── Auszug aus Quelle ──

Was kann die Sportwelt von Naomi Osaka lernen?
Die Weltranglistenzweite im Tennis, Naomi Osaka, hat ihre Teilnahme an den French Open abgebrochen. Osaka hatte zunächst nur alle verpflichtenden Pressetermine boykottiert, weil die mentale Verfassung der Spieler zu wenig beachtet werde. Nach anhaltender Kritik und einer Geldstrafe durch den französischen Tennisverband sagte sie ab und offenbarte, an Depressionen und Angstzuständen zu leiden. Für Europas Presse ein wichtiges Signal.

───

[Kurze Übung 1] Kürze im Text über Naomi Osaka den Absatz, der mit „Die Weltranglistenzweite im Tennis“ beginnt, und behalte dabei seine wichtigsten Fakten bei.
[Kurze Übung 2] Schreib alle Datensätze neu, ersetze darin „builds“ durch „creates“ und lass alles andere unverändert. Die Bilder gehören nicht in deine Antwort.
Der Text und die Datensätze haben inhaltlich nichts miteinander zu tun.

── Daten zur Aufgabe ──

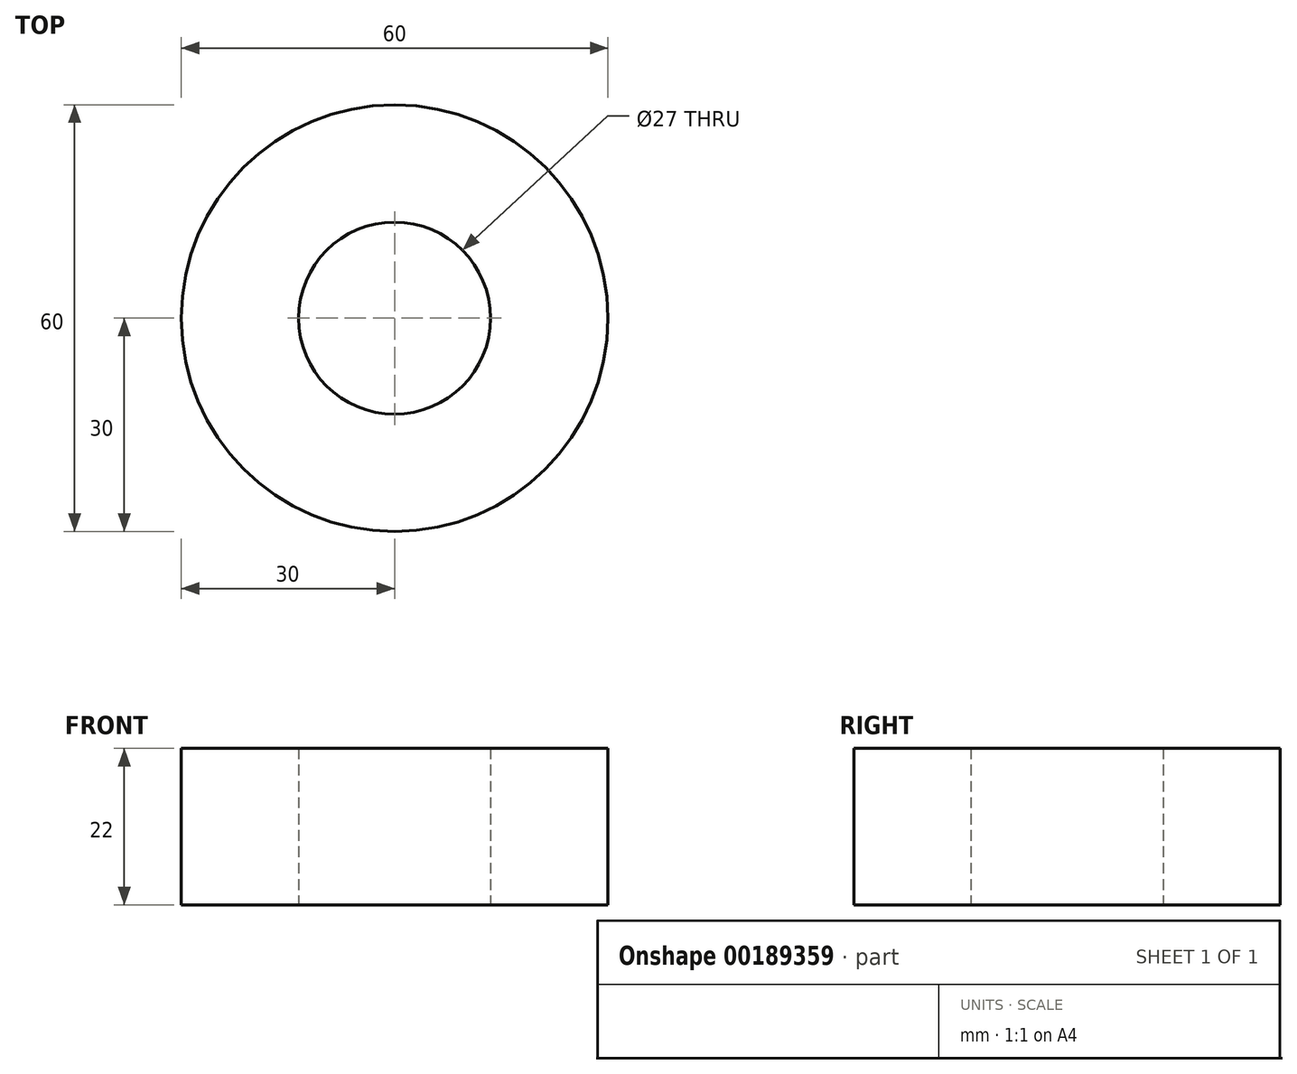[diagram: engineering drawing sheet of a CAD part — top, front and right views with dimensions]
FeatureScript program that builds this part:
annotation { "Feature Type Name" : "Feature", "Feature Type Description" : "" }
export const myFeature = defineFeature(function(context is Context, id is Id, definition is map)
    precondition{}
    {
        {
            var Q0;
            Q0=qCreatedBy(makeId("Top.planeOp"),FACE);
            var sketch = newSketch(context, id + "F0", { "sketchPlane" : qUnion([Q0])});
            skCircle(sketch, "E0", {"center": v(0, 0) * mm, "radius": 13.5 * mm});
            skCircle(sketch, "E1", {"center": v(0, 0) * mm, "radius": 30 * mm});
            skSolve(sketch);
        }
        {
            var Q0;
            Q0 = qSketchRegion(id + "F0", true);
            extrude(context, id + "F1", {"entities" : qUnion([Q0]), "depth" : 22 * mm});
        }
    });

───

[Schriftliche Antwort 1] Naomi Osaka, die Weltranglistenzweite im Tennis, hat die French Open abgebrochen. Zuerst boykottierte sie die Pflicht-Pressetermine, weil die mentale Verfassung der Spieler zu wenig beachtet werde. Nach Kritik und einer Geldstrafe des französischen Tennisverbands sagte sie ab und machte ihre Depressionen und Angstzustände öffentlich. Für Europas Presse ist das ein wichtiges Signal.

[Schriftliche Antwort 2]
[diagram: engineering drawing sheet of a CAD part — top, front and right views with dimensions]
FeatureScript program that creates this part:
annotation { "Feature Type Name" : "Feature", "Feature Type Description" : "" }
export const myFeature = defineFeature(function(context is Context, id is Id, definition is map)
    precondition{}
    {
        {
            var Q0;
            Q0=qCreatedBy(makeId("Top.planeOp"),FACE);
            var sketch = newSketch(context, id + "F0", { "sketchPlane" : qUnion([Q0])});
            skCircle(sketch, "E0", {"center": v(0, 0) * mm, "radius": 13.5 * mm});
            skCircle(sketch, "E1", {"center": v(0, 0) * mm, "radius": 30 * mm});
            skSolve(sketch);
        }
        {
            var Q0;
            Q0 = qSketchRegion(id + "F0", true);
            extrude(context, id + "F1", {"entities" : qUnion([Q0]), "depth" : 22 * mm});
        }
    });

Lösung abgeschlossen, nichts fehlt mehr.